Text-based design files:
# # # # #

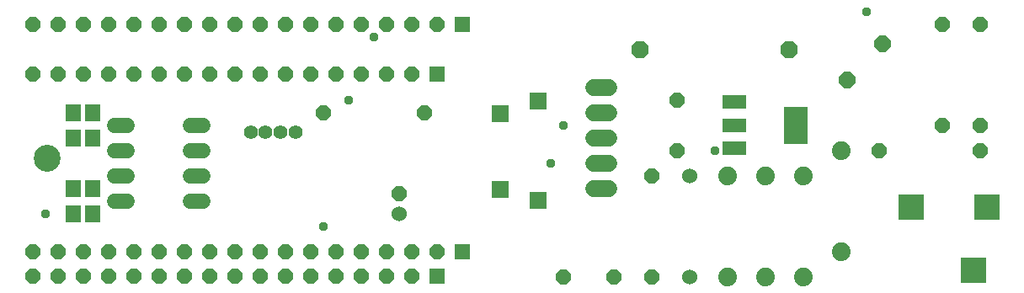
<source format=gbr>
G04 EAGLE Gerber RS-274X export*
G75*
%MOMM*%
%FSLAX34Y34*%
%LPD*%
%INSoldermask Top*%
%IPPOS*%
%AMOC8*
5,1,8,0,0,1.08239X$1,22.5*%
G01*
%ADD10C,2.703200*%
%ADD11P,1.649562X8X112.500000*%
%ADD12C,1.524000*%
%ADD13P,1.869504X8X202.500000*%
%ADD14P,1.649562X8X292.500000*%
%ADD15C,1.879600*%
%ADD16R,2.438200X1.422200*%
%ADD17R,2.403200X3.803200*%
%ADD18P,1.649562X8X22.500000*%
%ADD19P,1.649562X8X202.500000*%
%ADD20R,1.711200X1.711200*%
%ADD21C,1.411200*%
%ADD22C,1.524000*%
%ADD23R,2.603200X2.603200*%
%ADD24P,1.635708X8X202.500000*%
%ADD25R,1.511200X1.511200*%
%ADD26R,1.503200X1.803200*%
%ADD27P,1.743947X8X247.500000*%
%ADD28C,1.727200*%
%ADD29C,0.959600*%


D10*
X40000Y170000D03*
D11*
X393700Y134620D03*
D12*
X393700Y114300D03*
D13*
X786130Y279400D03*
X636270Y279400D03*
D14*
X673100Y228600D03*
X673100Y177800D03*
D15*
X762000Y152400D03*
X762000Y50800D03*
X723900Y50800D03*
X723900Y152400D03*
X800100Y152400D03*
X800100Y50800D03*
D16*
X731010Y226310D03*
X731010Y203200D03*
X731010Y180090D03*
D17*
X792990Y203200D03*
D14*
X939800Y304800D03*
X939800Y203200D03*
D11*
X977900Y203200D03*
X977900Y304800D03*
D18*
X876300Y177800D03*
X977900Y177800D03*
D19*
X609600Y50800D03*
X558800Y50800D03*
D20*
X495300Y138430D03*
X495300Y214630D03*
D21*
X289800Y195900D03*
X274800Y195900D03*
X259800Y195900D03*
X244800Y195900D03*
D22*
X120904Y203200D02*
X107696Y203200D01*
X107696Y177800D02*
X120904Y177800D01*
X120904Y152400D02*
X107696Y152400D01*
X107696Y127000D02*
X120904Y127000D01*
X183896Y127000D02*
X197104Y127000D01*
X197104Y152400D02*
X183896Y152400D01*
X183896Y177800D02*
X197104Y177800D01*
X197104Y203200D02*
X183896Y203200D01*
D23*
X971550Y57150D03*
D20*
X533400Y127800D03*
X533400Y227800D03*
D15*
X838200Y76200D03*
X838200Y177800D03*
D24*
X406400Y254160D03*
X381000Y254160D03*
X355600Y254160D03*
X330200Y254160D03*
X304800Y254160D03*
X279400Y254160D03*
X254000Y254160D03*
X228600Y254160D03*
X203200Y254160D03*
X177800Y254160D03*
X152400Y254160D03*
X127000Y254160D03*
X101600Y254160D03*
X76200Y254160D03*
X50800Y254160D03*
X25400Y254160D03*
X25400Y50960D03*
X50800Y50960D03*
X76200Y50960D03*
X101600Y50960D03*
X127000Y50960D03*
X152400Y50960D03*
X177800Y50960D03*
X203200Y50960D03*
X228600Y50960D03*
X254000Y50960D03*
X279400Y50960D03*
X304800Y50960D03*
X330200Y50960D03*
X355600Y50960D03*
X381000Y50960D03*
X406400Y50960D03*
D25*
X431800Y254160D03*
X431800Y50960D03*
D12*
X685800Y152400D03*
X685800Y50800D03*
D19*
X419100Y215900D03*
X317500Y215900D03*
D11*
X647700Y50800D03*
X647700Y152400D03*
D25*
X457200Y304800D03*
D24*
X431800Y304800D03*
X406400Y304800D03*
X381000Y304800D03*
X355600Y304800D03*
X330200Y304800D03*
X304800Y304800D03*
X279400Y304800D03*
X254000Y304800D03*
X228600Y304800D03*
X203200Y304800D03*
X177800Y304800D03*
X152400Y304800D03*
X127000Y304800D03*
X101600Y304800D03*
X76200Y304800D03*
X50800Y304800D03*
X25400Y304800D03*
X25400Y76200D03*
X50800Y76200D03*
X76200Y76200D03*
X101600Y76200D03*
X127000Y76200D03*
X152400Y76200D03*
X177800Y76200D03*
X203200Y76200D03*
X228600Y76200D03*
X254000Y76200D03*
X279400Y76200D03*
X304800Y76200D03*
X330200Y76200D03*
X355600Y76200D03*
X381000Y76200D03*
X406400Y76200D03*
X431800Y76200D03*
D25*
X457200Y76200D03*
D26*
X85700Y215900D03*
X66700Y215900D03*
X85700Y190500D03*
X66700Y190500D03*
X85700Y139700D03*
X66700Y139700D03*
X85700Y114300D03*
X66700Y114300D03*
D27*
X880291Y284661D03*
X844369Y248739D03*
D28*
X604520Y241300D02*
X589280Y241300D01*
X589280Y215900D02*
X604520Y215900D01*
X604520Y190500D02*
X589280Y190500D01*
X589280Y165100D02*
X604520Y165100D01*
X604520Y139700D02*
X589280Y139700D01*
D23*
X908700Y120650D03*
X984900Y120650D03*
D29*
X317500Y101600D03*
X342900Y228600D03*
X546100Y165100D03*
X863600Y317500D03*
X38100Y114300D03*
X558800Y203200D03*
X368300Y292100D03*
X711200Y177800D03*
M02*

</source>
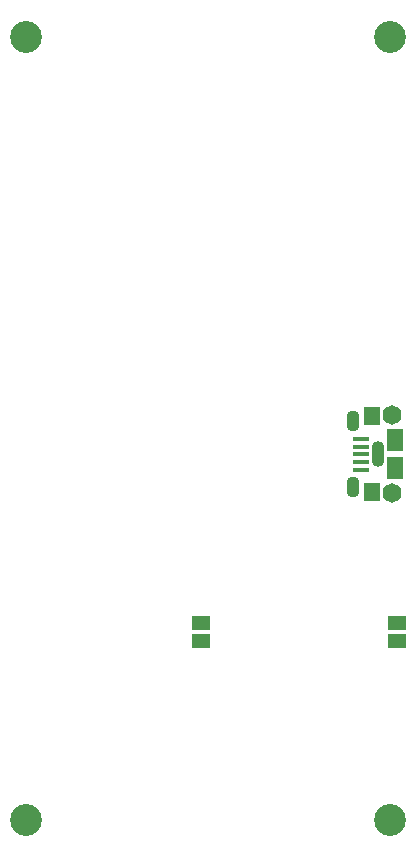
<source format=gbr>
G04 #@! TF.GenerationSoftware,KiCad,Pcbnew,(5.0.0)*
G04 #@! TF.CreationDate,2018-12-26T17:42:35-06:00*
G04 #@! TF.ProjectId,fk-sonar,666B2D736F6E61722E6B696361645F70,0.1*
G04 #@! TF.SameCoordinates,PX791ddc0PY791ddc0*
G04 #@! TF.FileFunction,Soldermask,Bot*
G04 #@! TF.FilePolarity,Negative*
%FSLAX46Y46*%
G04 Gerber Fmt 4.6, Leading zero omitted, Abs format (unit mm)*
G04 Created by KiCad (PCBNEW (5.0.0)) date 12/26/18 17:42:35*
%MOMM*%
%LPD*%
G01*
G04 APERTURE LIST*
%ADD10C,2.700000*%
%ADD11R,1.400000X1.600000*%
%ADD12R,1.350000X0.400000*%
%ADD13O,1.600000X1.651000*%
%ADD14R,1.400000X1.900000*%
%ADD15O,1.100000X1.800000*%
%ADD16O,1.100000X2.200000*%
%ADD17R,1.600200X1.168400*%
G04 APERTURE END LIST*
D10*
G04 #@! TO.C,M1*
X27902800Y62539200D03*
G04 #@! TD*
G04 #@! TO.C,M3*
X-2900000Y-3760800D03*
G04 #@! TD*
G04 #@! TO.C,M4*
X27902800Y-3760800D03*
G04 #@! TD*
G04 #@! TO.C,M6*
X-2900000Y62539200D03*
G04 #@! TD*
D11*
G04 #@! TO.C,J3*
X26384500Y30378000D03*
D12*
X25464500Y25878000D03*
X25464500Y26528000D03*
X25464500Y28478000D03*
X25464500Y27828000D03*
D13*
X28134500Y23878000D03*
D14*
X28384500Y28378000D03*
D13*
X28134500Y30478000D03*
D14*
X28384500Y25978000D03*
D12*
X25464500Y27178000D03*
D11*
X26384500Y23978000D03*
G04 #@! TD*
D15*
G04 #@! TO.C,J4*
X24774000Y24378000D03*
X24774000Y29978000D03*
D16*
X26924000Y27178000D03*
G04 #@! TD*
D17*
G04 #@! TO.C,J5*
X28511500Y11366500D03*
X28511500Y12890500D03*
G04 #@! TD*
G04 #@! TO.C,J7*
X11938000Y12890500D03*
X11938000Y11366500D03*
G04 #@! TD*
M02*

</source>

# # # # #

EXERCISE OBJECTIVE: From the entries above, tally the lines that contain the string "Gerber". Report the total and nothing more.

SOLVED PROBLEM: 2